> Exercise prompt
This exercise calls for retyping every line below exactly, with the images omitted.

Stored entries
********

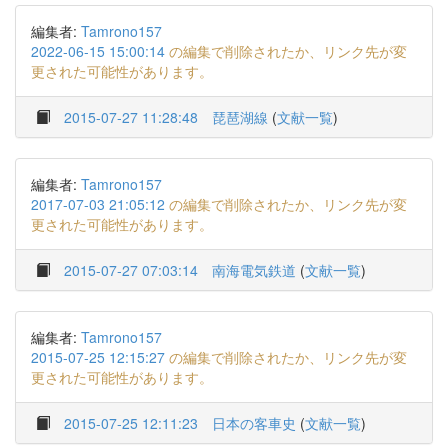
編集者:
Tamrono157
2022-06-15 15:00:14
の編集で削除されたか、リンク先が変
更された可能性があります。
2015-07-27 11:28:48
琵琶湖線
(
文献一覧
)
編集者:
Tamrono157
2017-07-03 21:05:12
の編集で削除されたか、リンク先が変
更された可能性があります。
2015-07-27 07:03:14
南海電気鉄道
(
文献一覧
)
編集者:
Tamrono157
2015-07-25 12:15:27
の編集で削除されたか、リンク先が変
更された可能性があります。
2015-07-25 12:11:23
日本の客車史
(
文献一覧
)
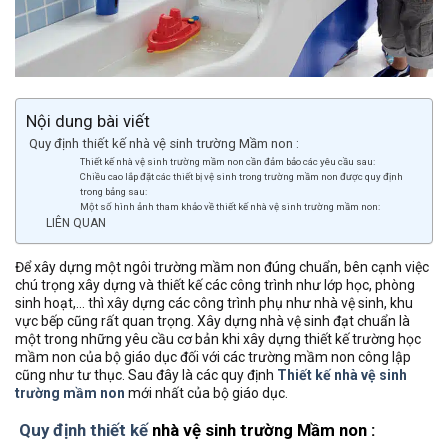
Nội dung bài viết
Quy định thiết kế nhà vệ sinh trường Mầm non :
Thiết kế nhà vệ sinh trường mầm non cần đảm bảo các yêu cầu sau:
Chiều cao lắp đặt các thiết bị vệ sinh trong trường mầm non được quy định
trong bảng sau:
Một số hình ảnh tham khảo về thiết kế nhà vệ sinh trường mầm non:
LIÊN QUAN
Để xây dựng một ngôi trường mầm non đúng chuẩn, bên cạnh việc
chú trọng xây dựng và thiết kế các công trình như lớp học, phòng
sinh hoạt,… thì xây dựng các công trình phụ như nhà vệ sinh, khu
vực bếp cũng rất quan trọng. Xây dựng nhà vệ sinh đạt chuẩn là
một trong những yêu cầu cơ bản khi xây dựng thiết kế trường học
mầm non của bộ giáo dục đối với các trường mầm non công lập
cũng như tư thục. Sau đây là các quy định
Thiết kế nhà vệ sinh
trường mầm non
mới nhất của bộ giáo dục.
Quy định thiết kế
nhà vệ sinh trường Mầm non :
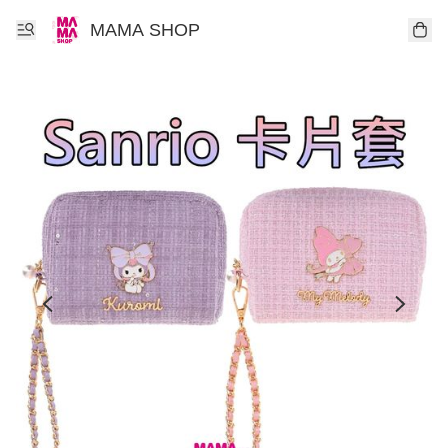
MAMA SHOP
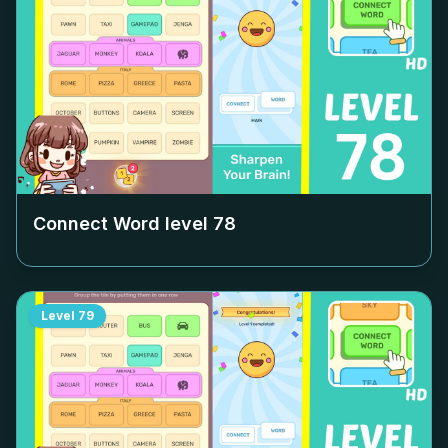
Connect Word level
78
Level
79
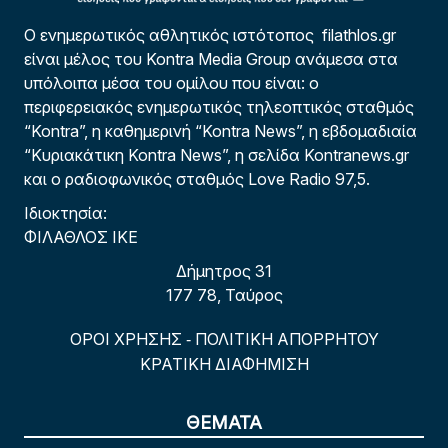
Ο ενημερωτικός αθλητικός ιστότοπος filathlos.gr
είναι μέλος του Kontra Media Group ανάμεσα στα
υπόλοιπα μέσα του ομίλου που είναι: ο
περιφερειακός ενημερωτικός τηλεοπτικός σταθμός
“Kontra”, η καθημερινή “Kontra News”, η εβδομαδιαία
“Κυριακάτικη Kontra News”, η σελίδα Kontranews.gr
και ο ραδιοφωνικός σταθμός Love Radio 97,5.
Ιδιοκτησία:
ΦΙΛΑΘΛΟΣ ΙΚΕ
Δήμητρος 31
177 78, Ταύρος
ΟΡΟΙ ΧΡΗΣΗΣ
ΠΟΛΙΤΙΚΗ ΑΠΟΡΡΗΤΟΥ
-
ΚΡΑΤΙΚΗ ΔΙΑΦΗΜΙΣΗ
ΘΕΜΑΤΑ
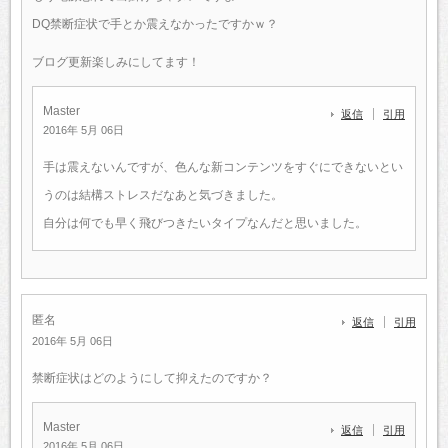
DQ禁断症状で手とか震えなかったですかｗ？
ブログ更新楽しみにしてます！
Master
返信
引用
2016年 5月 06日
手は震えないんですが、色んな新コンテンツをすぐにできないとい
うのは結構ストレスだなあと気づきました。
自分は何でも早く飛びつきたいタイプなんだと思いました。
匿名
返信
引用
2016年 5月 06日
禁断症状はどのようにして抑えたのですか？
Master
返信
引用
2016年 5月 06日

********

> Task answer
編集者:
Tamrono157
2022-06-15 15:00:14
の編集で削除されたか、リンク先が変
更された可能性があります。
2015-07-27 11:28:48
琵琶湖線
(
文献一覧
)
編集者:
Tamrono157
2017-07-03 21:05:12
の編集で削除されたか、リンク先が変
更された可能性があります。
2015-07-27 07:03:14
南海電気鉄道
(
文献一覧
)
編集者:
Tamrono157
2015-07-25 12:15:27
の編集で削除されたか、リンク先が変
更された可能性があります。
2015-07-25 12:11:23
日本の客車史
(
文献一覧
)
Nội dung bài viết
Quy định thiết kế nhà vệ sinh trường Mầm non :
Thiết kế nhà vệ sinh trường mầm non cần đảm bảo các yêu cầu sau:
Chiều cao lắp đặt các thiết bị vệ sinh trong trường mầm non được quy định
trong bảng sau:
Một số hình ảnh tham khảo về thiết kế nhà vệ sinh trường mầm non:
LIÊN QUAN
Để xây dựng một ngôi trường mầm non đúng chuẩn, bên cạnh việc
chú trọng xây dựng và thiết kế các công trình như lớp học, phòng
sinh hoạt,… thì xây dựng các công trình phụ như nhà vệ sinh, khu
vực bếp cũng rất quan trọng. Xây dựng nhà vệ sinh đạt chuẩn là
một trong những yêu cầu cơ bản khi xây dựng thiết kế trường học
mầm non của bộ giáo dục đối với các trường mầm non công lập
cũng như tư thục. Sau đây là các quy định
Thiết kế nhà vệ sinh
trường mầm non
mới nhất của bộ giáo dục.
Quy định thiết kế
nhà vệ sinh trường Mầm non :
MAMA SHOP
Connect Word level
78
Level
79
Ο ενημερωτικός αθλητικός ιστότοπος filathlos.gr
είναι μέλος του Kontra Media Group ανάμεσα στα
υπόλοιπα μέσα του ομίλου που είναι: ο
περιφερειακός ενημερωτικός τηλεοπτικός σταθμός
“Kontra”, η καθημερινή “Kontra News”, η εβδομαδιαία
“Κυριακάτικη Kontra News”, η σελίδα Kontranews.gr
και ο ραδιοφωνικός σταθμός Love Radio 97,5.
Ιδιοκτησία:
ΦΙΛΑΘΛΟΣ ΙΚΕ
Δήμητρος 31
177 78, Ταύρος
ΟΡΟΙ ΧΡΗΣΗΣ
ΠΟΛΙΤΙΚΗ ΑΠΟΡΡΗΤΟΥ
-
ΚΡΑΤΙΚΗ ΔΙΑΦΗΜΙΣΗ
ΘΕΜΑΤΑ
DQ禁断症状で手とか震えなかったですかｗ？
ブログ更新楽しみにしてます！
Master
返信
引用
2016年 5月 06日
手は震えないんですが、色んな新コンテンツをすぐにできないとい
うのは結構ストレスだなあと気づきました。
自分は何でも早く飛びつきたいタイプなんだと思いました。
匿名
返信
引用
2016年 5月 06日
禁断症状はどのようにして抑えたのですか？
Master
返信
引用
2016年 5月 06日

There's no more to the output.